● CHALLENGE
Copy every row below word for word, omitting the pictures.

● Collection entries
[BEGIN]
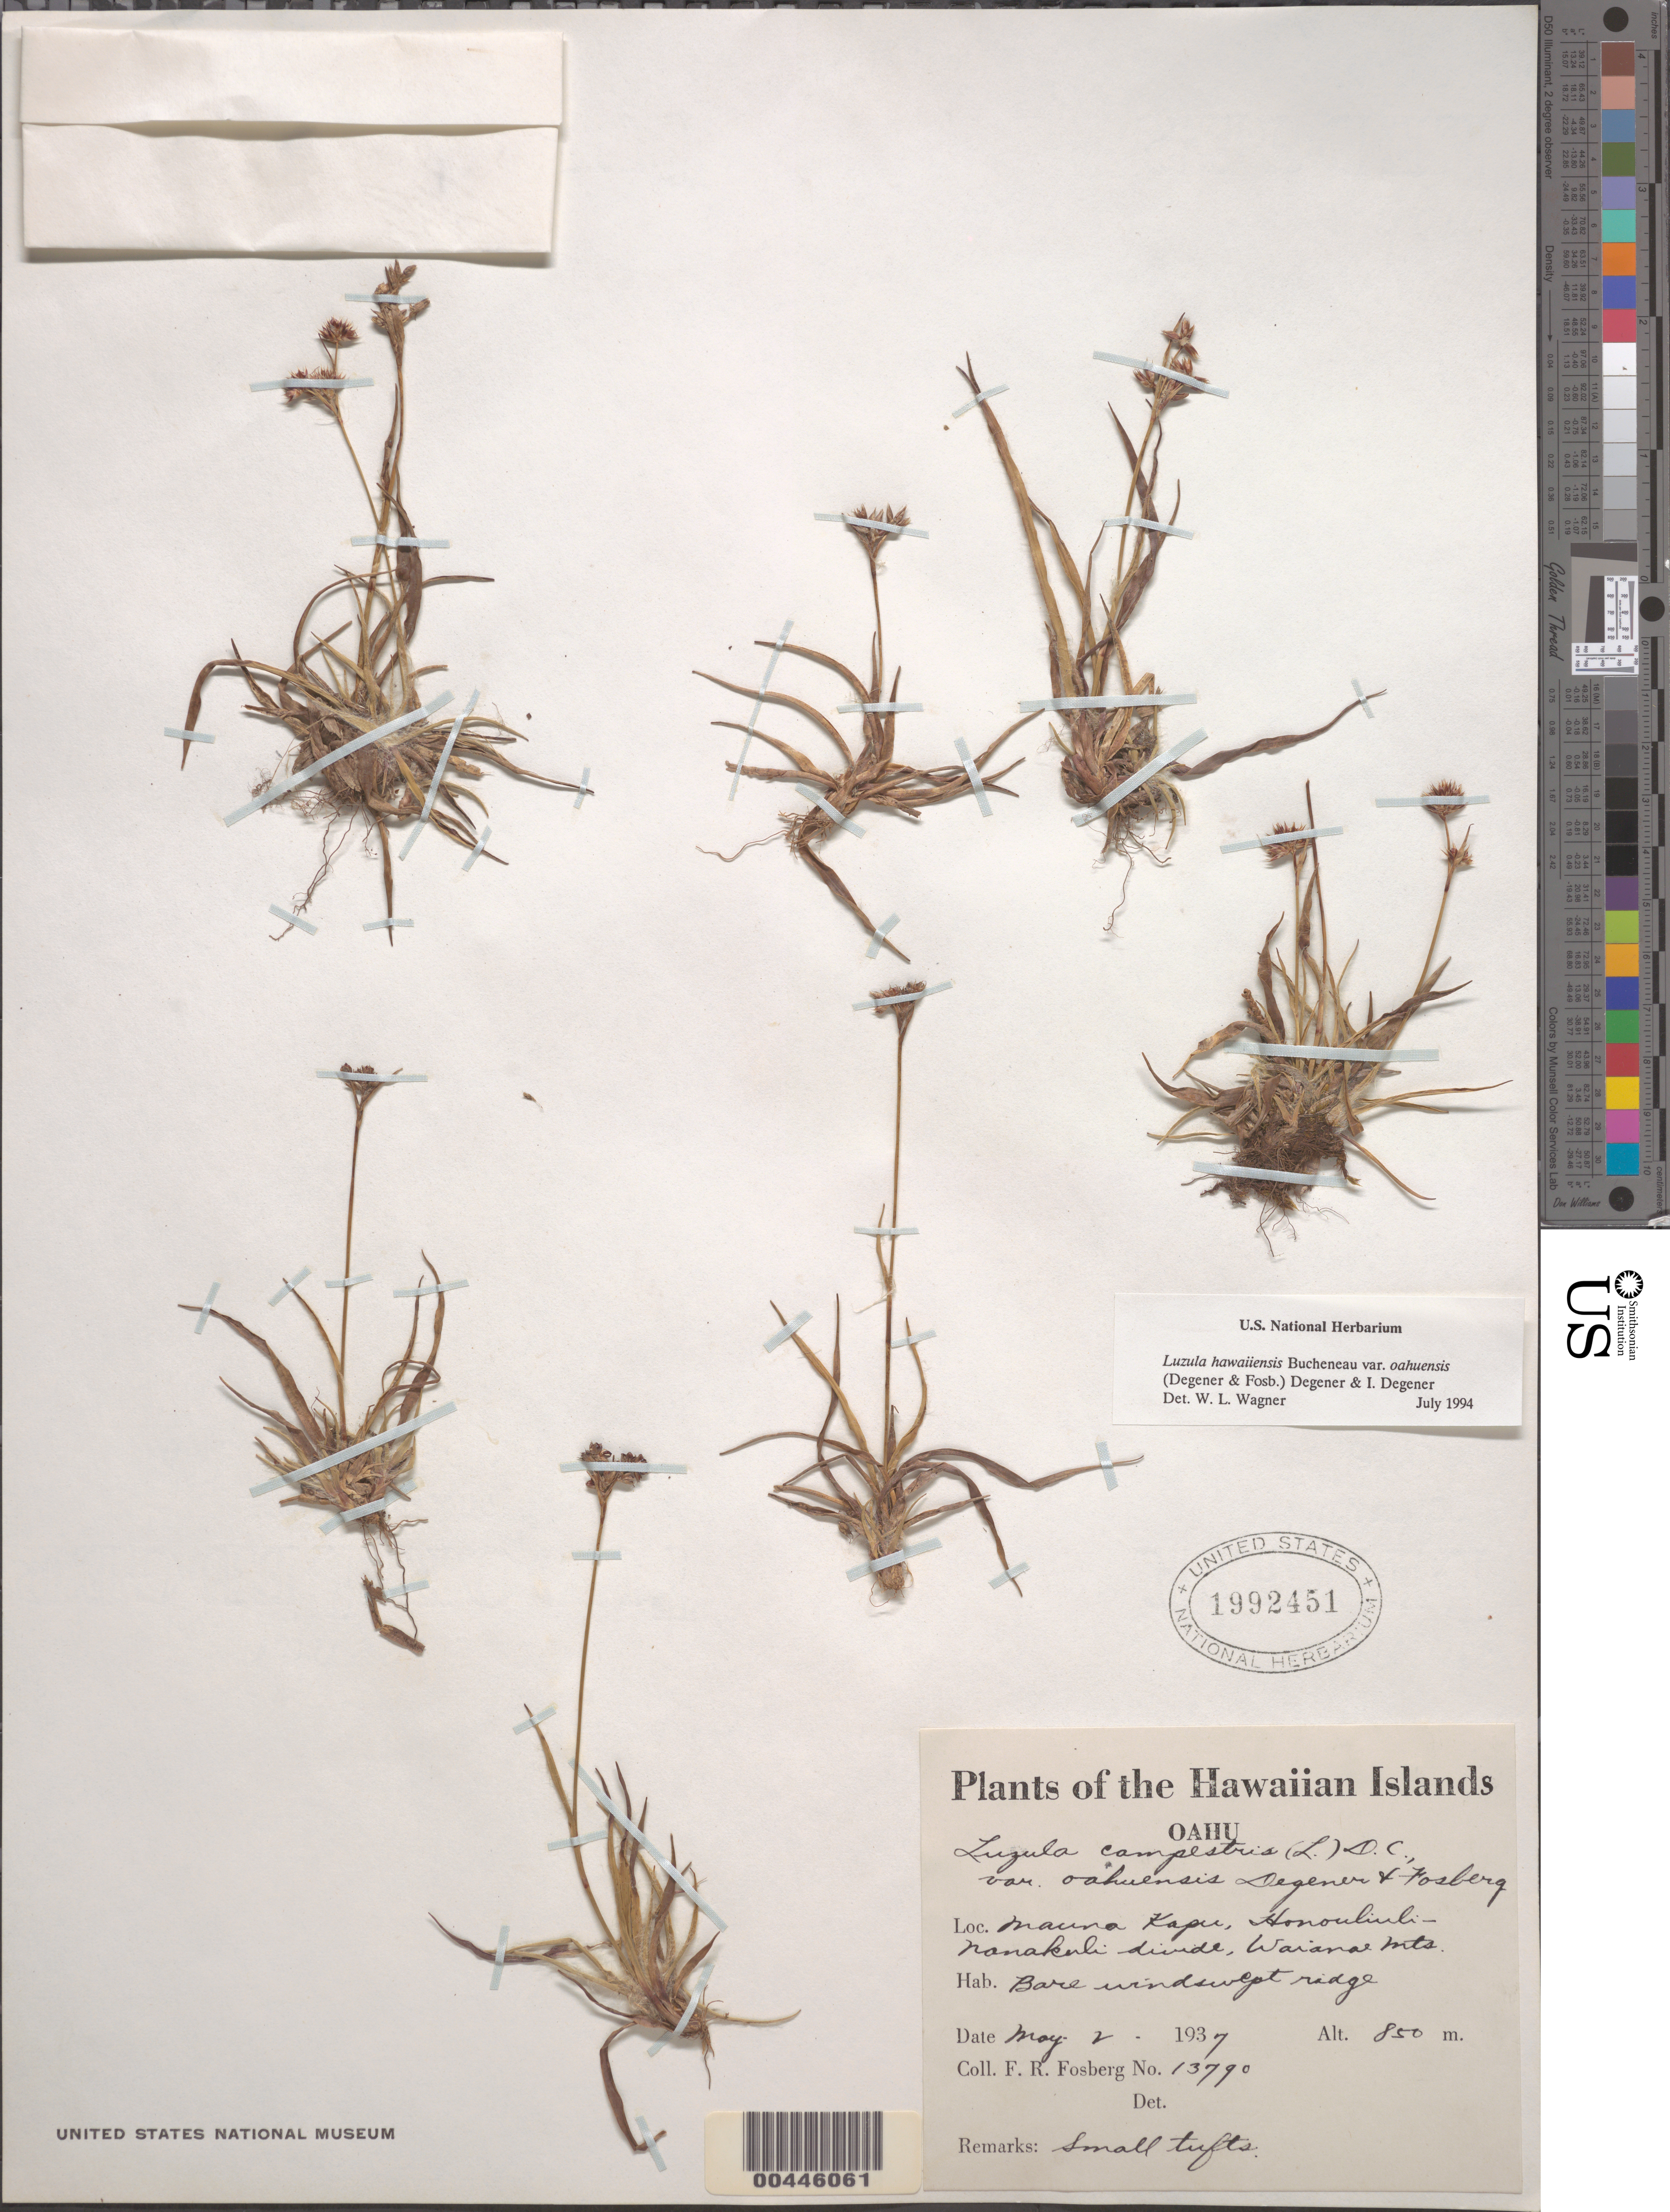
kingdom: Plantae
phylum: Tracheophyta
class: Liliopsida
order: Poales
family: Juncaceae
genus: Luzula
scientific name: Luzula hawaiiensis var. oahuensis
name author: (O. Deg. & Fosberg) O. Deg. & I. Deg.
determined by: Wagner, W. L., (BOT), Smithsonian Institution - National Museum of Natural History (UNITED STATES)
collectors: F. R. Fosberg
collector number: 13790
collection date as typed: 2 May 1937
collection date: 1937-05-02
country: United States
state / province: Hawaii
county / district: Honolulu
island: Oahu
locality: Mauna Kapu, Honouliuli-Nanakuli divide, Waianae Mts.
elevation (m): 850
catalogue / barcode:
[END]
● ANSWER BELOW
kingdom: Plantae
phylum: Tracheophyta
class: Liliopsida
order: Poales
family: Juncaceae
genus: Luzula
scientific name: Luzula hawaiiensis var. oahuensis
name author: (O. Deg. & Fosberg) O. Deg. & I. Deg.
determined by: Wagner, W. L., (BOT), Smithsonian Institution - National Museum of Natural History (UNITED STATES)
collectors: F. R. Fosberg
collector number: 13790
collection date as typed: 2 May 1937
collection date: 1937-05-02
country: United States
state / province: Hawaii
county / district: Honolulu
island: Oahu
locality: Mauna Kapu, Honouliuli-Nanakuli divide, Waianae Mts.
elevation (m): 850
catalogue / barcode:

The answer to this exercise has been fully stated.